Actually, it’s the second time Toyota has gone off-script in the Lone Star State. In 2003, when it chose San Antonio for its pickup truck assembly plant, Toyota reportedly took the far-smallest of four competing states’ subsidy offers; one was reportedly almost four times larger than the $133 million it accepted in Texas. It even volunteered to pay $34 million to the school district and refused to seek property tax abatements from other local taxing bodies.
Toyota’s senior vice president in charge of site selection in North America at the time said: “If you pull too many incentives out of the community in the beginning you pay the price down the road. It’s a pennywise but dollar-foolish thing to do. We believe it is in our best business interest to be a good corporate citizen and contribute to the community right away.”

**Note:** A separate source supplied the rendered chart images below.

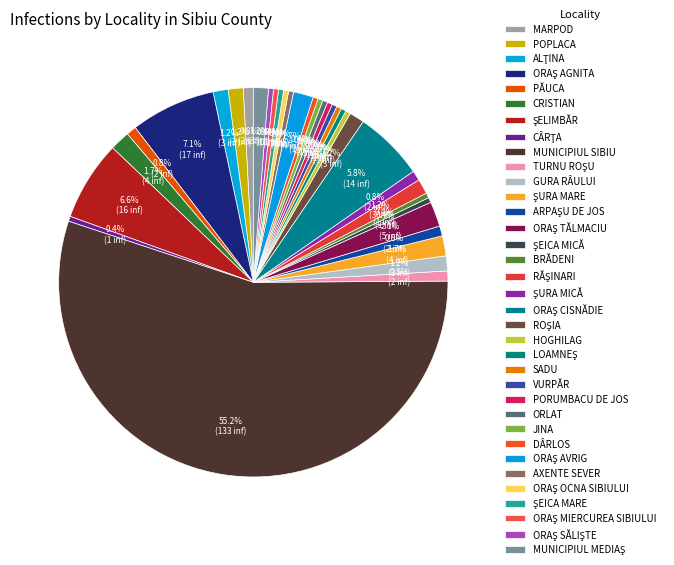

Which slice represents more than half of the pie?

MUNICIPIUL SIBIU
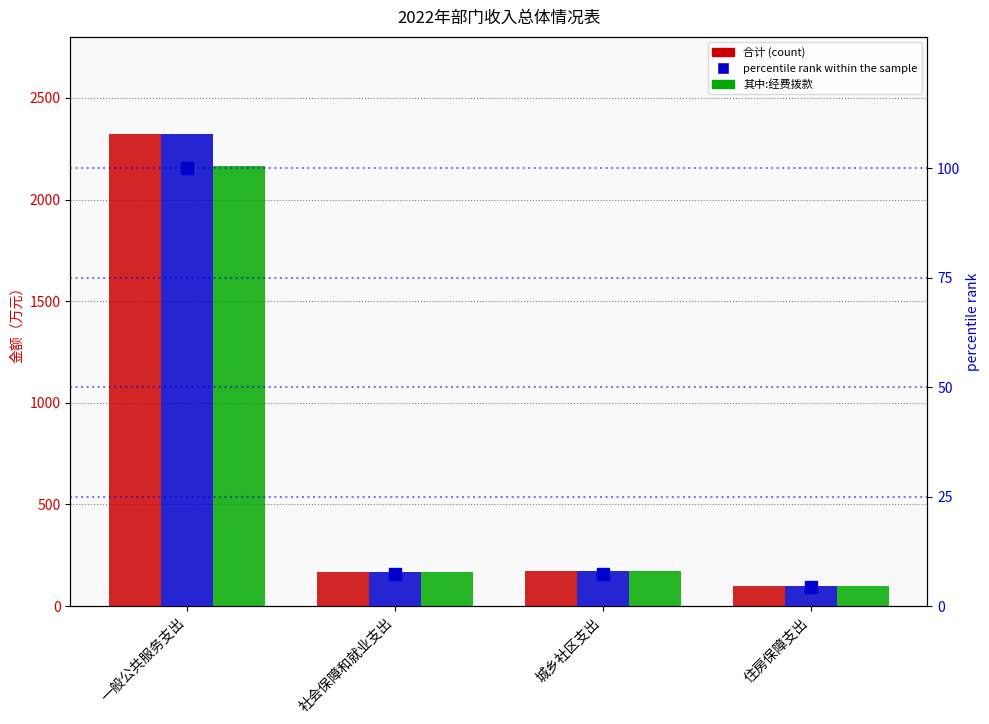

What is the sum of the percentile rank within the sample values at 住房保障支出 and 社会保障和就业支出?

11.6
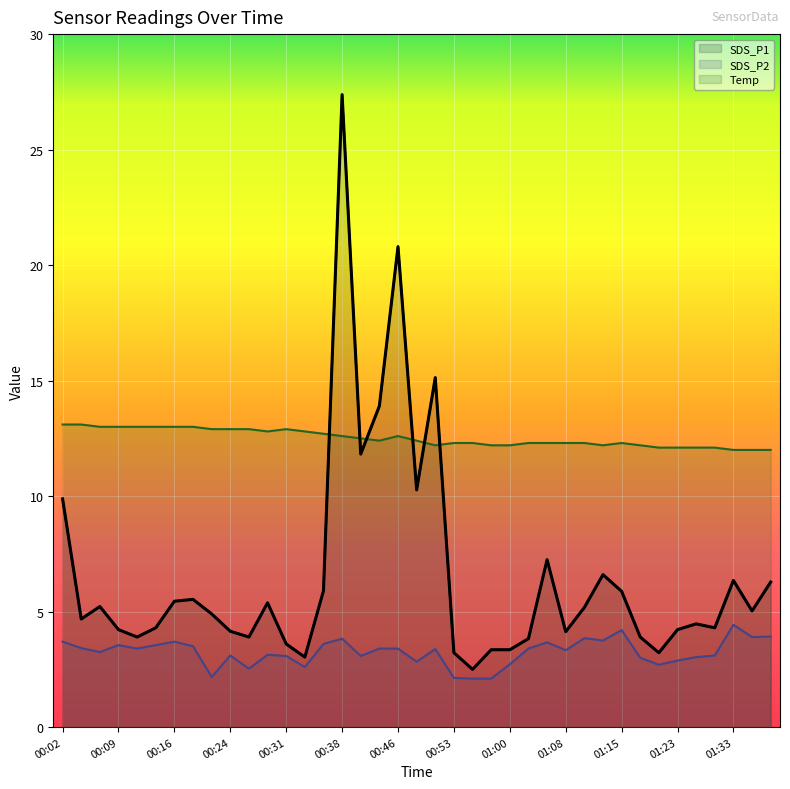

What is the value of the SDS_P2 point at the 31st from the left?

4.2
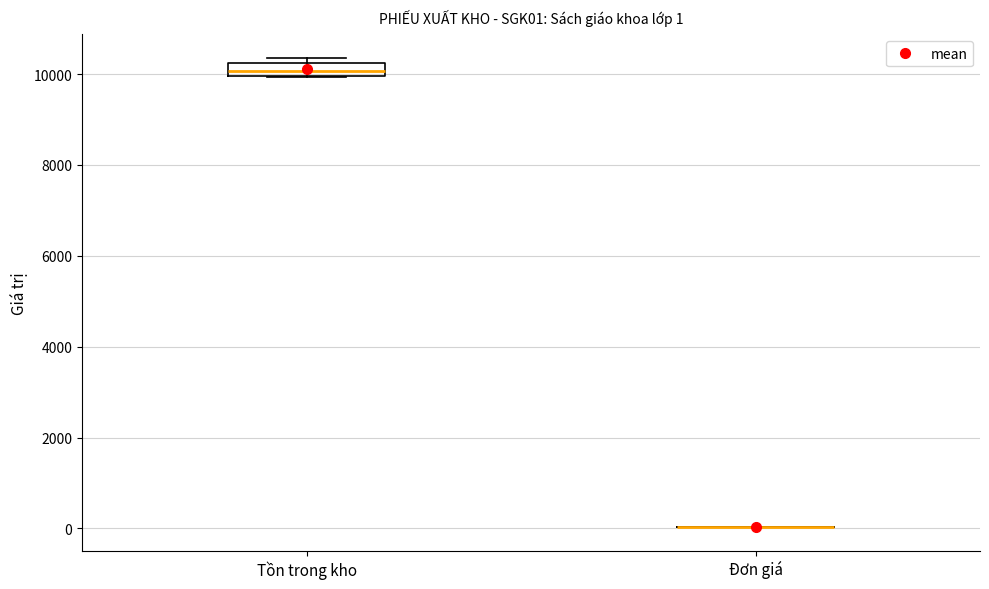

Which box is the tallest, from its lower edge to its upper edge?

Tồn trong kho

I assume Perry and his advocates will continue to spin the Toyota news to justify spending $40 million of taxpayer money to pay the company to do what it clearly would have done anyway. But it’s a teachable moment for public officials and taxpayers everywhere about Site Location 101: business basics rule.
Greg LeRoy directs Good Jobs First and is the author of The Great American Jobs Scam.
Can you make sure Reid Dullberger readsd this?
Memphis and Shelby County should have “tax free” zones that are strategically located to favor inner-city Memphis the most. Each zone should have a fixed number of years for tax freezes and set minimum thresholds for jobs and wages. This would be part land use policy and part economic development policy.
Zones would be located to be attractive to businesses and have good access for residents without negatively impacting the transportation system. Zones would be located to take advantage of the current and future transit system. No PILOTS would be given outside the zones, and the tax free incentive should only be given to the type of companies we want to attract. No more warehouses, let them go to Olive Branch. The design of the criteria and the actual location of the zones would be part of Mayor Wharton’s new “Blueprint for Prosperity”
Although companies are laughing (ha, ha, they’re actually giving us tax freezes) all the way to their piggy banks, ending PILOTS doesn’t seem to be in the political cards, so let’s target what we want to happen.